Parents picking up their children from a primary school have been sent letters asking them to cover up as too many are wearing skimpy outfits.
The note from Seymour Primary in Crawley, West Sussex, marked Playground Etiquette, says mums are waiting for their youngsters in revealing tops, pyjamas and clothes which ‘look like underwear.’
Parents picking up their children from outside school have been asked to wear more clothes in a letter from Seymour Primary, Crawley, West Sussex (stock image)
Several parents agreed that some people wait outside school gates in revealing outfits, with one saying they could see ‘everything.’
One said: ‘I’ve seen mums in dressing gowns and slippers, and one wearing a see-through mini skirt and crop top on a cold, spring day — you could literally see everything.
‘Another mum was showing such a full cleavage in a V-neck top that nobody knew where to look.’
Other parents accused the school of using a ‘harsh tone’ in the letter.
Co-headteachers Carol Collins and Emma Eardley said: ‘In response to increasing numbers of parents wearing pyjamas and, at times revealing clothing that looked like underwear, the school issued a note asking parents to consider dressing more appropriately.
Some parents said the letter from Seymour Primary, in Crawley, West Sussex, was ‘harsh’ while others agreed some people need to cover up
‘Whilst well intended as guidance, the school acknowledges the wording could have been less prescriptive.’
Last year Cowes Enterprise College on the Isle of Wight angered parents after it issued warnings to students for wearing skirts that were too short, even though they were the largest size available.
The parents of at least two students said they were sent text messages from the school about their child’s skirt being short but argued there was no option to choose a different length skirt that fit the correct waist size.
The parent said: ‘I like the uniforms, they look smart, but the price and absolute necessity the school places on young children and parents is beyond shameful.
‘I was sent a text about my daughter’s skirt being too short.
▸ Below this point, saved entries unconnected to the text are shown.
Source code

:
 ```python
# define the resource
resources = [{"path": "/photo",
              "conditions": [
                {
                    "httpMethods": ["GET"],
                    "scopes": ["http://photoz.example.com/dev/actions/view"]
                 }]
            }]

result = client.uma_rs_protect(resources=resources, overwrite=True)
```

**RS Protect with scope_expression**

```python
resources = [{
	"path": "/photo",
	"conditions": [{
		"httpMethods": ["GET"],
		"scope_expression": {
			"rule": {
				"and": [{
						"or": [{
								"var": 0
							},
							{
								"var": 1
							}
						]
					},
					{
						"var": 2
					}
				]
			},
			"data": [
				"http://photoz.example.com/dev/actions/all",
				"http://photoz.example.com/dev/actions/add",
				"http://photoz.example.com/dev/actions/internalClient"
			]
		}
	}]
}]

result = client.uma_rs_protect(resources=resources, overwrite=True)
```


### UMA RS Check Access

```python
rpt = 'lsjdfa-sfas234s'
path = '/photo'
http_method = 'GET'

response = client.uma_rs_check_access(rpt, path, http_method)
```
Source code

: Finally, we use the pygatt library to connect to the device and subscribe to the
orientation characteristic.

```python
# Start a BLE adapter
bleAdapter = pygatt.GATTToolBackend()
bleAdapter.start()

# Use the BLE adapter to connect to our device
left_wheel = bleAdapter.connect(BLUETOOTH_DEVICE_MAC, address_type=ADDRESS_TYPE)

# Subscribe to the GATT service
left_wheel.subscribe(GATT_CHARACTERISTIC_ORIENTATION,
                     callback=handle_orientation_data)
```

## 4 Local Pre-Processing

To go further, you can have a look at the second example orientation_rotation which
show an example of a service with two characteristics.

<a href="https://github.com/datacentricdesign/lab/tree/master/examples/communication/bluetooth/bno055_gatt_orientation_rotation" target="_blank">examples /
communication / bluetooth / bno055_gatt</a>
We have no spare money and bought her uniform on my overdraft.
‘I’m disgusted that during a pandemic, at a time when everyone is skint and emotions are high, uniform is still such a high priority and worth penalising people over.’
A spokesperson for the academy said the college was not imposing sanctions but giving parents time to address any issues.
They said: ‘We have not imposed any sanctions on students who do not have the right uniform, instead providing support to parents and giving them time to address any issues.
‘We have also provided financial support where parents can demonstrate they are in need.
‘It is only where students have been flouting the rules, such as rolling up skirts to make them shorter, where we have given detentions.
‘It is not correct that the right lengths and sizes of skirt are not being sold. Girls are also allowed to wear trousers if they prefer.’